The container crunch comes just as American shippers are trying to boost exports of everything from soybeans to grain meals to Asia. China is scooping up American crops to feed a hog herd that’s recovering from a deadly pig disease faster than most expected. The situation is so dire that some buyers are canceling contracts, opting for bulk shipping methods, the most common for feed products, or delaying purchases to avoid high freight costs.
“We know that some of the industry’s largest and most consistent buyers of soybean containers in Asia over the years are now electing to buy bulk vessel supplies,” said Doug Grennan, vice president for select global grain and oilseeds at Scoular Co., a century-old trader that’s one of the U.S.’s largest shippers of agricultural goods in containers. “And certainly like others, we had some booking cancellations.”
Still, a major global spike in food costs is unlikely.
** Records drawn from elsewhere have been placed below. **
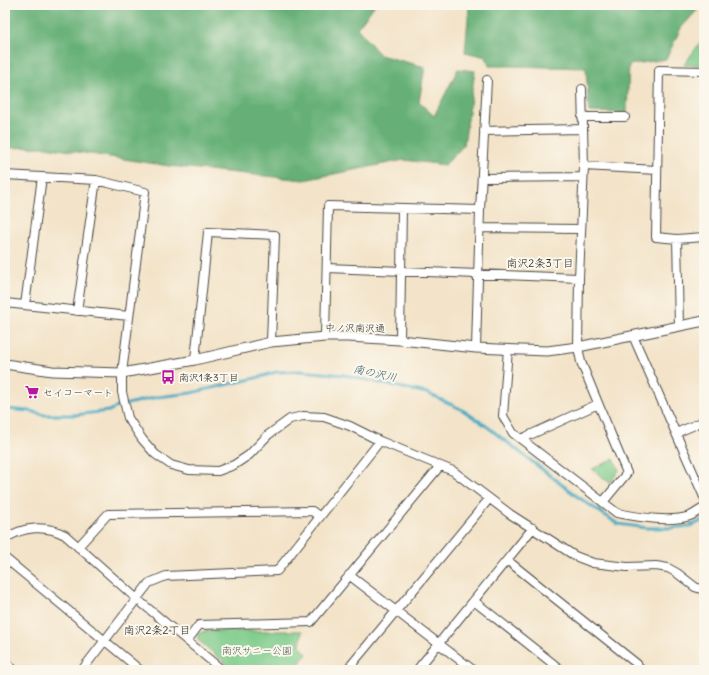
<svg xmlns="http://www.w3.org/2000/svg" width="709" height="675" font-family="Delius,'Klee One',sans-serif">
<rect width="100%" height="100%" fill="#fbf7ec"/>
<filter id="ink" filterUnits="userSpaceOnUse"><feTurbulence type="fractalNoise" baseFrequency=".025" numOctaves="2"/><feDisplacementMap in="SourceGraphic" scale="8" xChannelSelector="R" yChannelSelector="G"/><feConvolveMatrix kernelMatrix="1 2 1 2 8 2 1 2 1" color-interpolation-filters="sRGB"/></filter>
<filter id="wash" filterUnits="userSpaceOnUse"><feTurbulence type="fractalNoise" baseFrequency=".012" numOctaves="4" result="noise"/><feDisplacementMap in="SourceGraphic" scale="16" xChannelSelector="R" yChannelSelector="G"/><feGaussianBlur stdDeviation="0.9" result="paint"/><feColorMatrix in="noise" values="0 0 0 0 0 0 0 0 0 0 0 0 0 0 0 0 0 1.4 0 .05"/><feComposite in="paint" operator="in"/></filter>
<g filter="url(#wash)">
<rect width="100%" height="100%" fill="#f3e3c8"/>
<path fill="#7ecc8b" stroke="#547c5b" d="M704,37v28h-20z
M614,459l5,11 -9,13 -18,-14z
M205,631h97l-2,15 7,8 -13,16h-60l-36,-30v-6z"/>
<path fill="#66b077" stroke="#486e51" d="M5,5h370l-18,23 23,27 45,12 -6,35 15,14 24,-47 17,2 -11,74 -19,20 -41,-5 -100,20 -135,-14 -124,-19 -40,1z
M468,5h234l-21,23 -15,31 -37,6 -2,48 -38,-1 -3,-44 -75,-2h-22l-3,-9 -21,-5 4,-44z"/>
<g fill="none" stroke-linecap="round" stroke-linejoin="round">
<path stroke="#43a9c3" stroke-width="3" d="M5,409l25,2 14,4h31l16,-2 18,-2 10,-5 38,-9 34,-4 69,-16 16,-5 25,-1 43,4 83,18 34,16 24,16 93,72 40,27 29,4h24l19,-2 14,-6"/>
</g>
</g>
<g filter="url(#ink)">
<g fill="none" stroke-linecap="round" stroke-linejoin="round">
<defs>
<path id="minor" d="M704,71l-45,-1 -3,167 21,2 27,-2
M582,89l2,77 -5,112 -1,69 3,15 46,111 -24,29
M582,117h43
M484,131l98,-2
M584,166l73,4
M5,175l91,5 49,12 -23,181v19l6,26 14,21 13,15 16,11 18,5 29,1 16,-6 15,-10 19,-20 22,-16 13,-3 21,1 26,9 30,15 73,30 57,43 65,42 18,7 34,4 29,-1 12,2 9,5 18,14 9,3
M482,178l101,-1
M480,228l101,1
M677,239l2,87
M327,268l252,10
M5,303l124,13
M25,305l17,-128
M77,311l19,-131
M633,336l71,161
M325,337l3,-131 152,4
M400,340l2,-132
M476,348l4,-138 7,-130
M508,349l-5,67 10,17 104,80c22,4 52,10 73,3 5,-2 9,-6 14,-8
M195,360l13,-128 67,3 -4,107
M676,433l28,-12
M521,439l77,-35
M5,539c18,-13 41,-14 60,-4l72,64 85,71
M78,547l30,-33 204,-3 8,6
M5,558l135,112
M507,560l130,104 4,6
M349,575l124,95
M474,601l87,69
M187,641l12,-16 112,-3 129,-156
M5,662l9,8
M82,670l67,-87 17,-7 111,-5 103,-130
M347,670l142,-171
M417,670l116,-142"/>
<path id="tertiary" d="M5,364l47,7 70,2 73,-13 76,-18 54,-5h23l52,3 76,8 71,3 31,-4 126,-26"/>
</defs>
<use href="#minor" stroke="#494743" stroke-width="10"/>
<use href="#tertiary" stroke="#494743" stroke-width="11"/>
<use href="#minor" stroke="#fff" stroke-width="8"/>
<use href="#tertiary" stroke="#fff" stroke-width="9"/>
</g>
</g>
<defs>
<symbol id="bus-bare" viewBox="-9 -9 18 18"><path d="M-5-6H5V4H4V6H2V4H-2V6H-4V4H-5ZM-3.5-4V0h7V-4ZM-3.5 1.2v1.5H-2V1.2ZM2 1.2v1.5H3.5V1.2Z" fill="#b5179e" stroke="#fbf7ec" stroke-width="2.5" paint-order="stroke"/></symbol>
<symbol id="supermarket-bare" viewBox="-9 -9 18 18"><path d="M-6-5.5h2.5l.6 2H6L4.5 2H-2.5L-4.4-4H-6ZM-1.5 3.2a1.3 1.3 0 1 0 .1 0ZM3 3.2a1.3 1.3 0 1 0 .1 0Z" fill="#b5179e" stroke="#fbf7ec" stroke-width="2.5" paint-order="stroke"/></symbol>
</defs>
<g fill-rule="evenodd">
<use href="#bus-bare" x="158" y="367" width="20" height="20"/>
<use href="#supermarket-bare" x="22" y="382" width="20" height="20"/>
</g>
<g text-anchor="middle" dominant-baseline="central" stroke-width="4" stroke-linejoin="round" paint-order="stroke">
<g font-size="10" fill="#2b2b2b" stroke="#fbf7ec">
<text transform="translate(355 328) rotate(1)">中ノ沢南沢通</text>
</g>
<g font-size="10" fill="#2b2b2b" stroke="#fbf7ec" text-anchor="start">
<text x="179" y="377">南沢1条3丁目</text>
<text x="43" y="392">セイコーマート</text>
</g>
<g font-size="10" fill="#445b48" stroke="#fbf7ec">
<text x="257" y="650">南沢サニー公園</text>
</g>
<g font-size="11" fill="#2b2b2b" stroke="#fbf7ec">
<text x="540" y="263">南沢2条3丁目</text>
<text x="157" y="630">南沢2条2丁目</text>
</g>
<g font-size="11" font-style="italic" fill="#355d68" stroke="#fbf7ec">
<text transform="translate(375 373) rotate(12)">南の沢川</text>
</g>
</g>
<rect width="709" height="675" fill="none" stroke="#fbf7ec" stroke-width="20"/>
</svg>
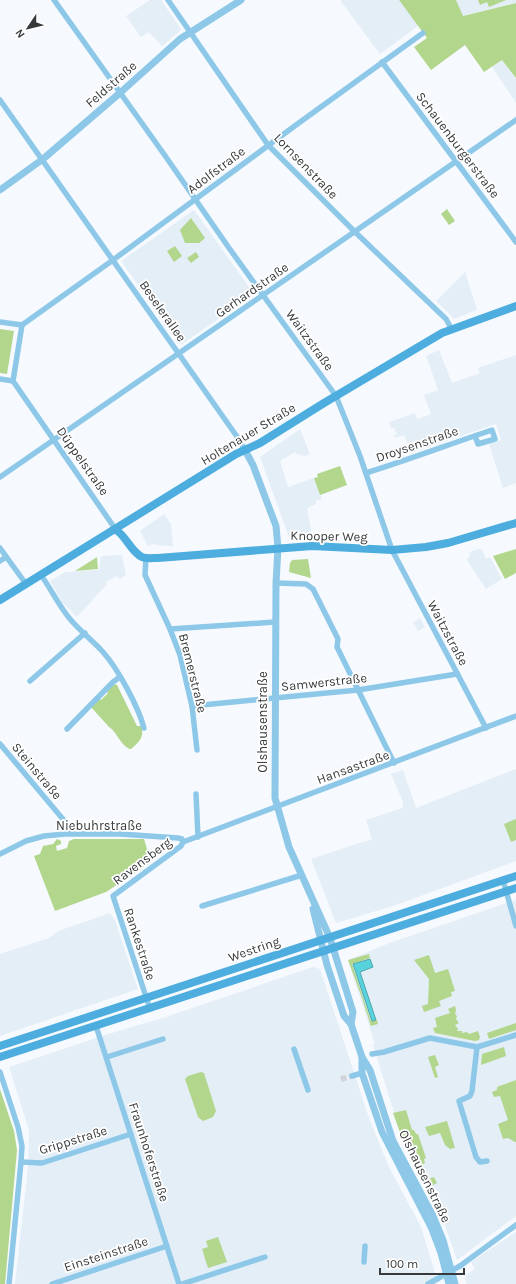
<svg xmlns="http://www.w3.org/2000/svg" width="516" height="1284" font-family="Karla,sans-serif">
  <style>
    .built { fill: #e4eef7 }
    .green { fill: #b1d68c }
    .water { fill: #58d3dd; stroke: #4ea5ac }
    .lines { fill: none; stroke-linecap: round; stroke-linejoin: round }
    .minor-tunnel { stroke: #d0d3d7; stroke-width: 5.5; stroke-dasharray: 5.5 3; stroke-linecap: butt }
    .minor { stroke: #8ec8e9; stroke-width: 5.5 }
    .tertiary { stroke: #8ec8e9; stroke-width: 7 }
    .secondary { stroke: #4dadde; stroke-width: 8 }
    .minor-bridge { stroke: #8ec8e9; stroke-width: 5.5 }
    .labels { text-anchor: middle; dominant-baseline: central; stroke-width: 3.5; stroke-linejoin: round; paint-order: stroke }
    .street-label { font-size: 13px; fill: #37393a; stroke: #fff }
  </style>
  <rect width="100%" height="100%" fill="#f6fafe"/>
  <g class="built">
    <path d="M 150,0 L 161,0 L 181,29 L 179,32 L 162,46 L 149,32 L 141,37 L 126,16 Z"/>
    <path d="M 340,0 L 399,0 L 418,26 L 380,54 Z"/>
    <path d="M 456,0 L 516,0 L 516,3 L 462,16 Z"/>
    <path d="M 502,60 L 516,78 L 516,103 L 492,67 Z"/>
    <path d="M 194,210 L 254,294 L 181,345 L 121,261 Z"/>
    <path d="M 465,272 L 477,310 L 454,319 L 436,301 Z"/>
    <path d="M 439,350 L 452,383 L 480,373 L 478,368 L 516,355 L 516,483 L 503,488 L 489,444 L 501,440 L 496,424 L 411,453 L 404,435 L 395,438 L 394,435 L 397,434 L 394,428 L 391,428 L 389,422 L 415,413 L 417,419 L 431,414 L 424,395 L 438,390 L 426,356 Z"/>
    <path d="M 300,429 L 310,454 L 305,456 L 297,454 L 295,452 L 280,461 L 288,487 L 314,478 L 322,499 L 316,501 L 316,504 L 307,508 L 311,529 L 310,537 L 289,537 L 260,457 Z"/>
    <path d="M 164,514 L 171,524 L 173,546 L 164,546 L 152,544 L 148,546 L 140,531 Z"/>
    <path d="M 478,549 L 482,549 L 486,559 L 490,557 L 502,579 L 486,589 L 468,562 L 467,558 L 470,557 L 469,553 L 472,552 L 472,551 Z"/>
    <path d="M 122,555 L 126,575 L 120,579 L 117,576 L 106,582 L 107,584 L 77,617 L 62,602 L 50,581 L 65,572 L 99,570 L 101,556 Z"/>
    <path d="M 420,618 L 425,627 L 418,631 L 413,622 Z"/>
    <path d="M 516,769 L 516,861 L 396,905 L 336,923 L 311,859 L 372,839 L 366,820 L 402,808 L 403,802 L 391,774 L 403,770 L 416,808 Z"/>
    <path d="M 516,900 L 516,1216 L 457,1260 L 444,1223 L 397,1122 L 373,1045 L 375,1044 L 348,960 L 392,942 Z"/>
    <path d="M 110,913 L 115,920 L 138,989 L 0,1036 L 0,954 L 49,938 L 58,931 Z"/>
    <path d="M 313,967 L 320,969 L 370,1121 L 389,1167 L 421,1227 L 436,1276 L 437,1284 L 15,1284 L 28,1167 L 29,1130 L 9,1067 L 105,1035 L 166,1017 Z"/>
    <path d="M 516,1232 L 516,1284 L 467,1284 L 465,1279 L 467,1274 L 475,1269 L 471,1262 Z"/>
  </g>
  <g class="green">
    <path d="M 399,0 L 456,0 L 463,16 L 516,3 L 516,78 L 502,60 L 484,72 L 465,45 L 431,70 L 414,47 L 427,38 Z"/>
    <path d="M 478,0 L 506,0 L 489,7 L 487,2 L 480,5 Z"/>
    <path d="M 447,209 L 455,221 L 449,225 L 441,214 Z"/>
    <path d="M 191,218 L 205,238 L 199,243 L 185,243 L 180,230 Z"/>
    <path d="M 175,246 L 182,256 L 174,262 L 167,251 Z"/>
    <path d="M 196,252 L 199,257 L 191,263 L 187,258 Z"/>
    <path d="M 0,329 L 14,331 L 7,374 L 0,373 Z"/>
    <path d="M 340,466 L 347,485 L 320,495 L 314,478 L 318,477 L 317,474 Z"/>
    <path d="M 516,549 L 516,573 L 505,579 L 493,556 Z"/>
    <path d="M 97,557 L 98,569 L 75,571 Z"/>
    <path d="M 308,559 L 311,578 L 289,572 L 290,563 L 292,560 Z"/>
    <path d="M 115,684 L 117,685 L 137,726 L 141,726 C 145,737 139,742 131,749 C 122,748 117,732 109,727 L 91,707 L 99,698 L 101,700 L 108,693 L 106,691 Z"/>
    <path d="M 516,819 L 516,840 L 511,842 L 504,824 Z"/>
    <path d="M 57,839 L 61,841 L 61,844 L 56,846 L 57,851 L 67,848 L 69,841 L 74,839 L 144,839 L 151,862 L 106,892 L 55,911 L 34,856 L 40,854 L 43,846 L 53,844 Z"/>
    <path d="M 369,954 L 370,958 L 352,964 L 371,1021 L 377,1020 L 378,1024 L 371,1026 L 362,998 L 348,960 Z"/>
    <path d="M 429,955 L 435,973 L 448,969 L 455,991 L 451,992 L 452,996 L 439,1001 L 441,1006 L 424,1012 L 422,1006 L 428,1004 L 429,979 L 414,960 Z"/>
    <path d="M 455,1006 L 456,1010 L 455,1014 L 457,1016 L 456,1019 L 459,1023 L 455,1025 L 458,1029 L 457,1031 L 462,1031 L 462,1033 L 467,1032 L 469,1034 L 478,1031 L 480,1037 L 479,1040 L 475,1041 L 435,1033 L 433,1028 L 437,1027 L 435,1018 L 450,1013 L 448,1009 Z"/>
    <path d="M 516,1023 L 516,1030 L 489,1039 L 487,1033 Z"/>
    <path d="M 504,1047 L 506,1056 L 481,1065 L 482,1054 Z"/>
    <path d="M 435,1055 L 439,1065 L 435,1067 L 438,1077 L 435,1078 L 428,1057 Z"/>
    <path d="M 201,1072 L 204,1073 L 216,1111 L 213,1117 L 203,1121 L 198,1117 L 185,1079 L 188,1076 Z"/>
    <path d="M 516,1080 L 516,1142 L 515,1142 L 508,1138 L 503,1139 L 498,1124 L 508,1120 L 500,1096 L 494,1097 L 492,1092 L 497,1090 L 497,1087 Z"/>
    <path d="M 0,1089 L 14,1131 L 17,1150 L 5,1284 L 0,1284 Z"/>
    <path d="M 406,1110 L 412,1130 L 414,1130 L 416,1134 L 418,1134 L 426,1158 L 424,1159 L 425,1163 L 423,1164 L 428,1179 L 434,1177 L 437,1183 L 427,1188 L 401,1135 L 393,1113 Z"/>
    <path d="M 447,1121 L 455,1148 L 450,1149 L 445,1145 L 440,1133 L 429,1136 L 425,1127 Z"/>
    <path d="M 218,1237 L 227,1262 L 208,1268 L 202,1249 L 208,1247 L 206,1241 Z"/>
  </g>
  <path class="water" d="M 370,959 L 373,967 L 360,972 L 376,1020 L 372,1021 L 353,964 Z"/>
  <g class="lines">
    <path class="minor-tunnel" d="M 341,1079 L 352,1076"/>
    <g class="minor">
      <path d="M 54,0 L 166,157 L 229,248 L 336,396 L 360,456 L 392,550 L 486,728"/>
      <path d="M 168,0 L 268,145 L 355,232 L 446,319 L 451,328"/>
      <path d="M 382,62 L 516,242"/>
      <path d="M 0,100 L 238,438 L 245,450"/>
      <path d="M 0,322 L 22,325 L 13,381 L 0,379"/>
      <path d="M 22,325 L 113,260 L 296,125 L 423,33"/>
      <path d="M 13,381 L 116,530"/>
      <path d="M 366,473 C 408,460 450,444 492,430 L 495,439 L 478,444 L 475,436"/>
      <path d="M 0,477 L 516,120"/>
      <path d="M 0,548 L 26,584"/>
      <path d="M 146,558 L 145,575 L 170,629 L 180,655 L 192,706 L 197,750"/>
      <path d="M 0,561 L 6,557"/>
      <path d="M 41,575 C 51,589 59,606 70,619 C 80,631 93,641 103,652 C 118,669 138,706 144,728"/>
      <path d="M 276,583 L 306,584 L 313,589 L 338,639 L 337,647 L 394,763"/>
      <path d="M 170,629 L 275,622"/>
      <path d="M 30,681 L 85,633"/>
      <path d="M 192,706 L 358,690 L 457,674"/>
      <path d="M 67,729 L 113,682 L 120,677"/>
      <path d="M 0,744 L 67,824 L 69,833"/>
      <path d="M 196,794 L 198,837"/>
      <path d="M 183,842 L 516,716"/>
      <path d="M 0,854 L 26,841 L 44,836 L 65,834 L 120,834 L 178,838 L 182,839 L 183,842"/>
      <path d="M 503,880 L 516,926"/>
      <path d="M 202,906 L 302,875"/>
      <path d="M 150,1009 L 113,896 L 181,846 L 183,842"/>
      <path d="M 96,1026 L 179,1284"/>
      <path d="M 477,1047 L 472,1091 L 470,1096 L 459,1101 L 476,1157 L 480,1162 L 487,1161"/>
      <path d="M 477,1047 L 516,1035"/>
      <path d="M 294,1049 L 308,1090"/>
      <path d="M 372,1054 L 384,1052 L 430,1038 L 477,1047"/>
      <path d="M 107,1057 L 163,1039"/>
      <path d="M 0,1072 L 18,1127 L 22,1146 L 21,1162 L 9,1284"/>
      <path d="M 352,1076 L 362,1073"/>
      <path d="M 21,1162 L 42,1163 L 131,1134"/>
      <path d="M 364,1262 L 365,1246"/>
      <path d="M 460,1266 L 516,1225"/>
      <path d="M 52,1284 L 167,1246"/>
      <path d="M 182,1284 L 265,1257"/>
      <path d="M 428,1284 L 437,1279"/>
    </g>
    <g class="tertiary">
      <path d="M 0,190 L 43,159 L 121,92 L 180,39 L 241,0"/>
      <path d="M 245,450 L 253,465 L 276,526 L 278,548 L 276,583 L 275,798 L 289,847 L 330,938 L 353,1012 L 351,1024"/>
      <path d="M 313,909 L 327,965 L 344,1016 L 351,1024 L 362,1057 L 370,1070 L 393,1141 L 433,1216 L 443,1240 L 455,1284"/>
      <path d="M 362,1057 L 362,1073 L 382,1132 L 432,1229 L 441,1253 L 449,1284"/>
    </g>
    <g class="secondary">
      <path d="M 116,530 C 127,537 131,552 142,557 C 146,559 153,558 158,558 L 312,546 L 392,550 L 426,547 L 448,543 L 516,523"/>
      <path d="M 0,600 L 236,454 L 260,443 L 324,403 L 442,333 L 516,306"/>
      <path d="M 0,1046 L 516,876"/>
      <path d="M 0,1057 L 516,888"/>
    </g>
    <path class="minor-bridge" d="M 437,1279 L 460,1266"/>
  </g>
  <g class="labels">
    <g class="street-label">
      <text transform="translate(111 84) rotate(-41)">Feldstraße</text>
      <text transform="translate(458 145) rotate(53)">Schauenburgerstraße</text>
      <text transform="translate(306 166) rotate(46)">Lornsenstraße</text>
      <text transform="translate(216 170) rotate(-37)">Adolfstraße</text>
      <text transform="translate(252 290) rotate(-35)">Gerhardstraße</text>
      <text transform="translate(163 311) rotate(55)">Beselerallee</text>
      <text transform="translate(310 340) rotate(54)">Waitzstraße</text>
      <text transform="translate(248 434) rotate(-31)">Holtenauer Straße</text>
      <text transform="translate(417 444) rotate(-19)">Droysenstraße</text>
      <text transform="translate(83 461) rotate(55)">Düppelstraße</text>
      <text transform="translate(329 536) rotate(1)">Knooper Weg</text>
      <text transform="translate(448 633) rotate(62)">Waitzstraße</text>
      <text transform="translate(193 673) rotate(76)">Bremerstraße</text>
      <text transform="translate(324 682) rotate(-6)">Samwerstraße</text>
      <text transform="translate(262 722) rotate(-90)">Olshausenstraße</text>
      <text transform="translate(353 767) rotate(-20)">Hansastraße</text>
      <text transform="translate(37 771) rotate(50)">Steinstraße</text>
      <text x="99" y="825">Niebuhrstraße</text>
      <text transform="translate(142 861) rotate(-37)">Ravensberg</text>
      <text transform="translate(140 944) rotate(72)">Rankestraße</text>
      <text transform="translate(254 949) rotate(-19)">Westring</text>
      <text transform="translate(73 1140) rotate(-17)">Grippstraße</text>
      <text transform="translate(149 1152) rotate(72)">Fraunhoferstraße</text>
      <text transform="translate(425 1176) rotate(64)">Olshausenstraße</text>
      <text transform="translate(106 1254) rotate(-18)">Einsteinstraße</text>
    </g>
  </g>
  <g transform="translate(28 28) rotate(235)" stroke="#ffffff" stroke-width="3" paint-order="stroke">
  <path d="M0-3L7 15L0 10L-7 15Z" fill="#37393a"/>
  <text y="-6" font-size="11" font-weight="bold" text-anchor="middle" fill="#37393a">N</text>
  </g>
  <path d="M380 1268v6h84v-6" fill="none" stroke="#37393a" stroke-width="2"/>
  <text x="386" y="1268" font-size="12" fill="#37393a" stroke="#ffffff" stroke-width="3" paint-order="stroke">100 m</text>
</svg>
Only a small percentage of grains and oilseeds is traded in containers, said Arnaud Petit, executive director of the International Grains Council in London, with the rest going bulk cargo. It’s also unclear how much of the rise in shipping costs companies will be able to pass on to consumers, given the economic slowdown caused by the coronavirus.
Suspending Shipments
Hapag-Lloyd AG last year told customers it was suspending overseas container shipments of North American agriculture products to reposition empty containers back to Asia. Nico Hecker, director of global container logistics at the German sea-freight company, said in November that the firm was experiencing the strongest increase in demand for 40-foot containers following one of the biggest decreases ever.
The pandemic has also upended flows of refrigerated containers. In China, boxes are piling up at ports as workers have to comply with strict Covid-testing procedures as well as disinfection of meat and seafood products after frozen-food imports were blamed for the spread of the virus. There are so many cold containers in Dalian that the port is running out of power plugs to keep them on.
As imports are being held up, wholesale pork prices in China, the world’s top consumer, jumped to the highest since September. That’s prompted the government to boost sales of state pork reserves to meet booming demand ahead of the Lunar New Year holiday.
Labor shortages due to the spread of the coronavirus are slowing operations at ports, and worsening the container shortage. Strikes in Argentina have also boosted demand for American agriculture products to supply Asia, increasing competition for boxes.
“It’s a bit of a perfect storm,” said Grennan. ”You have pent up demand in Asia for agriculture products and that’s at the same time you have a pretty substantial consumer goods demand in the U.S. When you add to that some of these labor issues, that’s what really crated the scarcity you are seeing.”